Богослов Вольфхарт Панненберг тщательно изучал методологические вопросы. Он принимает точку зрения Карла Поппера, утверждающего, что ученый выдвигает гипотезы, а затем пытается их экспериментально опровергнуть. Панненберг считает, что богослов также может использовать универсальные рациональные критерии для критической проверки религиозных верований. Однако он полагает, что в конечном итоге эта параллель перестает действовать, так как богословие исследует реальность в целом, а реальность - это незаконченный процесс, чье будущее мы можем лишь предполагать, поскольку оно еще не наступило. Кроме того, богословие интересуется уникальными и непредсказуемыми событиями и пытается ответить на вопросы иного рода - на пограничные вопросы, с которыми наука дела не имеет и которые касаются не начальных условий или онтологических оснований, а открытости навстречу будущему.

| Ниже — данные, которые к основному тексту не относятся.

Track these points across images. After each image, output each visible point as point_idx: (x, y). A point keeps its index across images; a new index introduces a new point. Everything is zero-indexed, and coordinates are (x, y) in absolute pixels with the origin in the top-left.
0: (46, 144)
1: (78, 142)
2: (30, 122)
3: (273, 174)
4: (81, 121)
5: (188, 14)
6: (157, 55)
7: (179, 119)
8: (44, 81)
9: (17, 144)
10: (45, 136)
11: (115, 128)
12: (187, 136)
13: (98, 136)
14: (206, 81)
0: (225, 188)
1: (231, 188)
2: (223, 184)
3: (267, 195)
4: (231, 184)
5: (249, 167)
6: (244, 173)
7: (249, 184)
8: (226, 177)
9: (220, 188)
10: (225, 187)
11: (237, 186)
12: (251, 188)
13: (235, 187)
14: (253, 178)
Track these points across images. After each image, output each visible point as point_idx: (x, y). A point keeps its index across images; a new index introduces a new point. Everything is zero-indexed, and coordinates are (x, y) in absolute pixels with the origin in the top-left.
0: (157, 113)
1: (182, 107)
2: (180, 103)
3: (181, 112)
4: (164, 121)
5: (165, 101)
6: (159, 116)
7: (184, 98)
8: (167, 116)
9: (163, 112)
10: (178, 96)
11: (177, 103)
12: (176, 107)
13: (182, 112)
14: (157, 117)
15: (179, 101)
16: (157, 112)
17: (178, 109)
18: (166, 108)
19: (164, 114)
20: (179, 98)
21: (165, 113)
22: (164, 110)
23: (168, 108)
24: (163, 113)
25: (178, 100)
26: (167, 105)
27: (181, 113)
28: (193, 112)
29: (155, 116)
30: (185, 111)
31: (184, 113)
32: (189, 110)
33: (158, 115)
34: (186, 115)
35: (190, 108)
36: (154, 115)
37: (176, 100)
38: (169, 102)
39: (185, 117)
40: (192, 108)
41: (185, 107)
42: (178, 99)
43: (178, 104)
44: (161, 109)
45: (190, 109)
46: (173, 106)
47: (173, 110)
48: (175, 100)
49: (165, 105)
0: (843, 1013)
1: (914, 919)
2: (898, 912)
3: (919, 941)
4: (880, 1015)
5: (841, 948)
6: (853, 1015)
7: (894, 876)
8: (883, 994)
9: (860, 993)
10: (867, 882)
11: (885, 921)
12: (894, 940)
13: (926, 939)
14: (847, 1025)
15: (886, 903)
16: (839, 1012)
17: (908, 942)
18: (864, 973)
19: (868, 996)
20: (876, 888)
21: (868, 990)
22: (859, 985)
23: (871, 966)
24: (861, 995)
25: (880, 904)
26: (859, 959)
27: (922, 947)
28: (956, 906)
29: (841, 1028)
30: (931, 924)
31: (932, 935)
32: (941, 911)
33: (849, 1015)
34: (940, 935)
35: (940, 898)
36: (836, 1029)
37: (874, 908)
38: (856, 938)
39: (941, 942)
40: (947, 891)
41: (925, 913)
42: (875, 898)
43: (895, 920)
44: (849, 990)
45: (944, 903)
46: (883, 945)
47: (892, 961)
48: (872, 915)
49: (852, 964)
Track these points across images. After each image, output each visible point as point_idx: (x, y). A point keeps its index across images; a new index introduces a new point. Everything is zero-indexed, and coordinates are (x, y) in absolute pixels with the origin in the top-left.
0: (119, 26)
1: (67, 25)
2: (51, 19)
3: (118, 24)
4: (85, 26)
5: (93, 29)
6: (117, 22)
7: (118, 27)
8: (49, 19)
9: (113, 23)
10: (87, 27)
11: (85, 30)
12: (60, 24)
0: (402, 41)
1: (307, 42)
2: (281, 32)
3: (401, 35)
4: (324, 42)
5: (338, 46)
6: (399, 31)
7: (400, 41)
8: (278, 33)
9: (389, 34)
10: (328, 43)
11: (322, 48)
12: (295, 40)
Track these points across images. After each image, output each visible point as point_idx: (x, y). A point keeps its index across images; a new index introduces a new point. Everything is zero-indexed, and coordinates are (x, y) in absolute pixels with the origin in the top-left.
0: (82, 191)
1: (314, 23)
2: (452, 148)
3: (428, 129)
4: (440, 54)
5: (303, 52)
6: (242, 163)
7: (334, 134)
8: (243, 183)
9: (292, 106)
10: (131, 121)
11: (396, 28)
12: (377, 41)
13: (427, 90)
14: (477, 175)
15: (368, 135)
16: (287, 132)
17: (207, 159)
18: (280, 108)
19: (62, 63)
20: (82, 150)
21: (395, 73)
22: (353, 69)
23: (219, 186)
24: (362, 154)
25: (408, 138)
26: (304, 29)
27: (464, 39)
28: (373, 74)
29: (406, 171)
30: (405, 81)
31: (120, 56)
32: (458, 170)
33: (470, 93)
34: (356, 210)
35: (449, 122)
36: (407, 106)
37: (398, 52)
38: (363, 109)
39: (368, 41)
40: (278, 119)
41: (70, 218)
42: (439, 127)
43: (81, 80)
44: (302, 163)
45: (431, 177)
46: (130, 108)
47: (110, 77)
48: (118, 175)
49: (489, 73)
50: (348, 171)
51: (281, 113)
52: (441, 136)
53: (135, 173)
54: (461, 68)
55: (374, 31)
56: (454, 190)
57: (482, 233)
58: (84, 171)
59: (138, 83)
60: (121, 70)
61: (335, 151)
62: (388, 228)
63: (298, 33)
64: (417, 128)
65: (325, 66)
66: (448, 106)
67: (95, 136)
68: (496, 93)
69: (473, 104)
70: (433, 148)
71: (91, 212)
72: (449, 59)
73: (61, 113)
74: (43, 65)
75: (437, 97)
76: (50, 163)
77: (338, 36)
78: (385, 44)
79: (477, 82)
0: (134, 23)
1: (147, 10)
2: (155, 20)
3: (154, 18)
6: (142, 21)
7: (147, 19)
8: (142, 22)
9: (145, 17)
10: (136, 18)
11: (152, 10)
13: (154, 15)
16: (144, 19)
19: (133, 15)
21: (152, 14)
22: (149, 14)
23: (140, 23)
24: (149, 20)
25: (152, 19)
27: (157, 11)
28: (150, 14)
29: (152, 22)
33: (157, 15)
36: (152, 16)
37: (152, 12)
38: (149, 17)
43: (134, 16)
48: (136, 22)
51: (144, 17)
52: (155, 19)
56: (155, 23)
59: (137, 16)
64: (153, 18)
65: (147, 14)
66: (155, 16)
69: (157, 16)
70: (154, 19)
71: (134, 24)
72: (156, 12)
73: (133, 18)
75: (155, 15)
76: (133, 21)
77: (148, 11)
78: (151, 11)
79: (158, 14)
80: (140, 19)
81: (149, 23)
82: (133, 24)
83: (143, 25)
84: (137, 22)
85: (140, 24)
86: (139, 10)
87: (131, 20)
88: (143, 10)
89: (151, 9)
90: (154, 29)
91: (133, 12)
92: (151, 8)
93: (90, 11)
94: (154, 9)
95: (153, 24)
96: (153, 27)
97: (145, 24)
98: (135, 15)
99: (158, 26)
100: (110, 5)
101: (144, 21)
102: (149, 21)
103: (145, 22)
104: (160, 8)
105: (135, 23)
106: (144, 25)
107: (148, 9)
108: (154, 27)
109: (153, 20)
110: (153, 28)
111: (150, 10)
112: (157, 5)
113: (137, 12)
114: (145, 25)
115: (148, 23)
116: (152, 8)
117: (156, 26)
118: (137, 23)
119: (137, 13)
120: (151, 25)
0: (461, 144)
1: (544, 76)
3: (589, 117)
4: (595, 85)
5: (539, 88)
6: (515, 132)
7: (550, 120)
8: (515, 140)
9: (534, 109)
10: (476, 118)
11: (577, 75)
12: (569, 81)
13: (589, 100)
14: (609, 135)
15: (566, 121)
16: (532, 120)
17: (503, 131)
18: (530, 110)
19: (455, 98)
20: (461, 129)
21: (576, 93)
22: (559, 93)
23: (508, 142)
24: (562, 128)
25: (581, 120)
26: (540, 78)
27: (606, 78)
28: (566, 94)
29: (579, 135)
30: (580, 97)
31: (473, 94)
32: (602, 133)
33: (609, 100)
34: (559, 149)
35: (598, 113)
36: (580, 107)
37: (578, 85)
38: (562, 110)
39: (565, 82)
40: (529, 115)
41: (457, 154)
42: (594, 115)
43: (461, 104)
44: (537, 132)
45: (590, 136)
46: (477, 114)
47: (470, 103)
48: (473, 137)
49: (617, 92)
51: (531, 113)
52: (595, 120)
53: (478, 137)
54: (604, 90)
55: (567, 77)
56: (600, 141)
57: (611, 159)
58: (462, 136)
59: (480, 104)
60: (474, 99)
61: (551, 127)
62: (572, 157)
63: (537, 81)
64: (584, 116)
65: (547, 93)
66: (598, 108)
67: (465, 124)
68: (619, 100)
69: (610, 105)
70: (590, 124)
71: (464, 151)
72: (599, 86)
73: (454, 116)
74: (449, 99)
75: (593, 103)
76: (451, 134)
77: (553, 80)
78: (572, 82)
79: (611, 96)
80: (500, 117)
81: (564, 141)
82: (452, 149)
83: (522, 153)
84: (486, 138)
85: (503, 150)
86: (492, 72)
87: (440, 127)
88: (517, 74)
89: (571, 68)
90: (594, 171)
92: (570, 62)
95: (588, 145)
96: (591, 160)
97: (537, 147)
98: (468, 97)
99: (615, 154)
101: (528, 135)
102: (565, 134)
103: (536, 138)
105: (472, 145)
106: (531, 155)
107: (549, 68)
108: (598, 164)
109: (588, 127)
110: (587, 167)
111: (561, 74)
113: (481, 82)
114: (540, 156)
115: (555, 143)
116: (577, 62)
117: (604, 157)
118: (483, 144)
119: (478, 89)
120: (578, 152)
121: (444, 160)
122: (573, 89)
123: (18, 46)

Три католических автора, Эрнан Макмуллин, Карл Ранер и Дэвид Трейси являются сторонниками диалога, хотя их подходы отличаются. Макмуллин начинает с четкого разграничения между религиозными и научными утверждениями, что напоминает независимую модель. Бог, будучи первопричиной, осуществляет свое воздействие через вторичные причины, которые изучает наука, однако они лежат на абсолютно разных уровнях, которые объясняются по-разному. На своем уровне наука не имеет пробелов. Макмуллин критикует все попытки доказать существование Бога с точки зрения необъясненных наукой явлений. Он с сомнением относится к доказательствам, отталкивающимся от замысла и от направленности эволюции. Бог поддерживает всю природную последовательность и «одинаково и единообразно ответствен за все события». Богослов не должен обращаться к отдельным научным теориям, в том числе и к астрофизическим теориям о ранней истории космоса.
Макмуллин утверждает, что доктрина творения не столько объясняет космологические истоки, сколько утверждает абсолютную и постоянную зависимость мира от Бога. Цель книги Бытия состоит не в том, чтобы точно обозначить первый момент во времени. Кроме того, теория Большого взрыва не доказывает, что это было начало времен, поскольку нынешнее расширение может быть лишь одной фазой осциллирующей или цикличной вселенной. Он заключает: «Нельзя сказать, что христианская доктрина творения "поддерживает" модель Большого взрыва или что модель Большого взрыва "поддерживает" христианскую доктрину творения». Однако он считает, что для Бога выбор начальных условий и законов вселенной вовсе не означал внесение разрывов или нарушений в последовательность естественных причин. Макмуллин отрицает, что между научными и религиозными утверждениями существует четкая логическая связь, но ищет пути их совместимости. Целью должно быть «согласие, а не прямая зависимость», из чего следует, что в конечном итоге два вида утверждений не являются абсолютно независимыми друг от друга.